Rechtsanwalt Ingo Bordasch


Zusammenfassung: Zusammenfassung: Nach Ablauf der Tilgungsfrist gem. § 29 StVG von maximal 10 Jahren sind Taten die zur Anordnung der MPU geführt haben nicht mehr zum Nachteil des Betroffenen verwendbar. Die Fahrerlaubnis ist daher in diesen Fällen grundsätzlich ohne MPU zu erteilen.

Hallo,

ich habe vor 10 Jahren meinen Führerschein durch Drogenkonsum und begehen von Straftaten mit dem PKW (Schmuggel) verloren.

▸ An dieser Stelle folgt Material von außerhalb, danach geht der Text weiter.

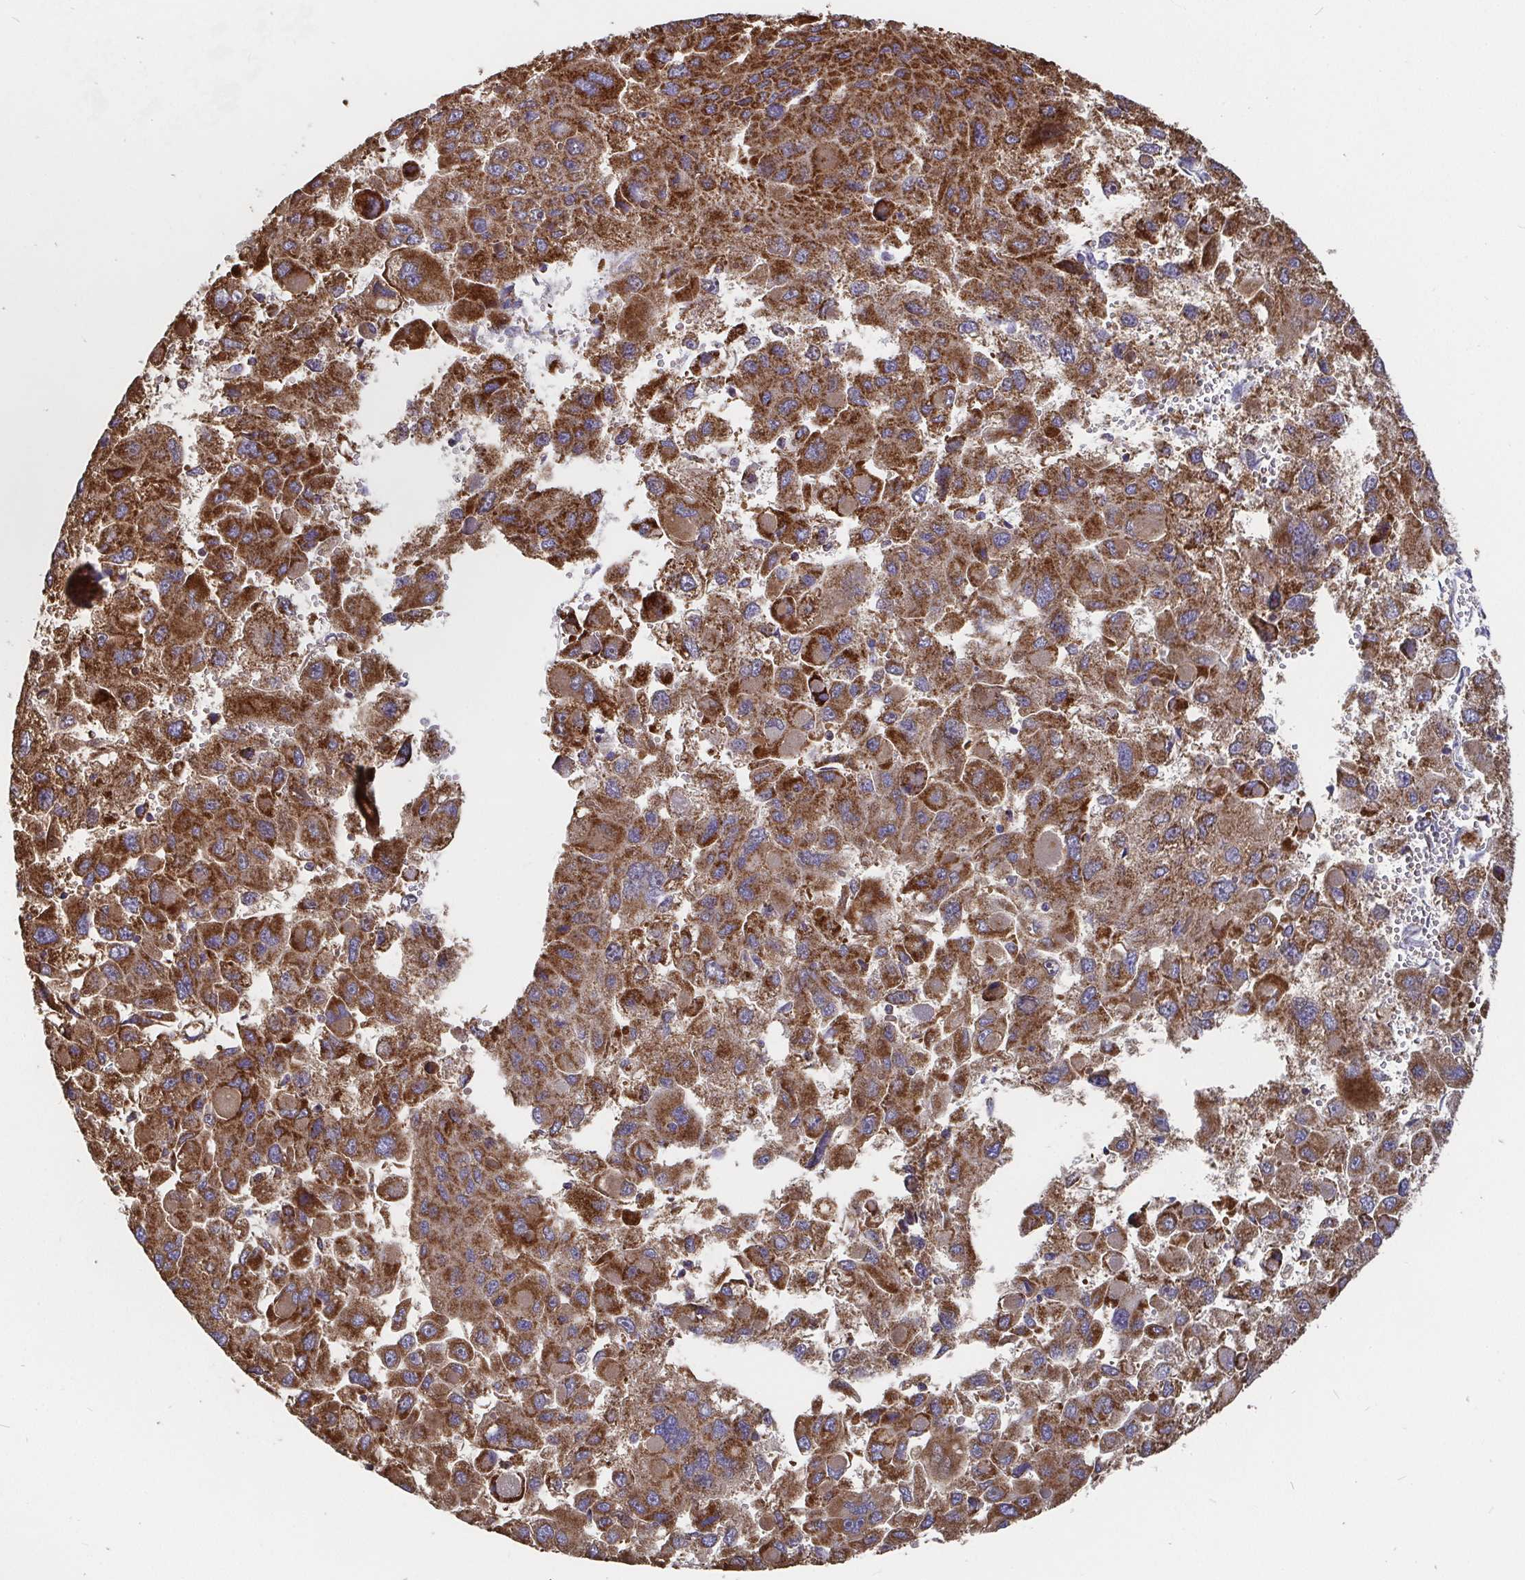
{"staining": {"intensity": "strong", "quantity": ">75%", "location": "cytoplasmic/membranous"}, "tissue": "liver cancer", "cell_type": "Tumor cells", "image_type": "cancer", "snomed": [{"axis": "morphology", "description": "Carcinoma, Hepatocellular, NOS"}, {"axis": "topography", "description": "Liver"}], "caption": "IHC (DAB (3,3'-diaminobenzidine)) staining of liver cancer shows strong cytoplasmic/membranous protein staining in approximately >75% of tumor cells.", "gene": "PDF", "patient": {"sex": "female", "age": 41}}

Vor einigen Jahren fragte ich nach der Wiedererlangung, damals sollte ich MPU, Screenings usw. vorweisen.

Nun habe ich gehört, das es nach EU-Recht nicht mehr rechtmäßig ist, nach 10 Jahren MPU u.ä. zu verlangen, sondern dass die Fahrerleubnis wiedererteilt werden muss, ohne Auflagen.

Stimmt das, oder muss ich trotzdem eine MPU und Screenings machen?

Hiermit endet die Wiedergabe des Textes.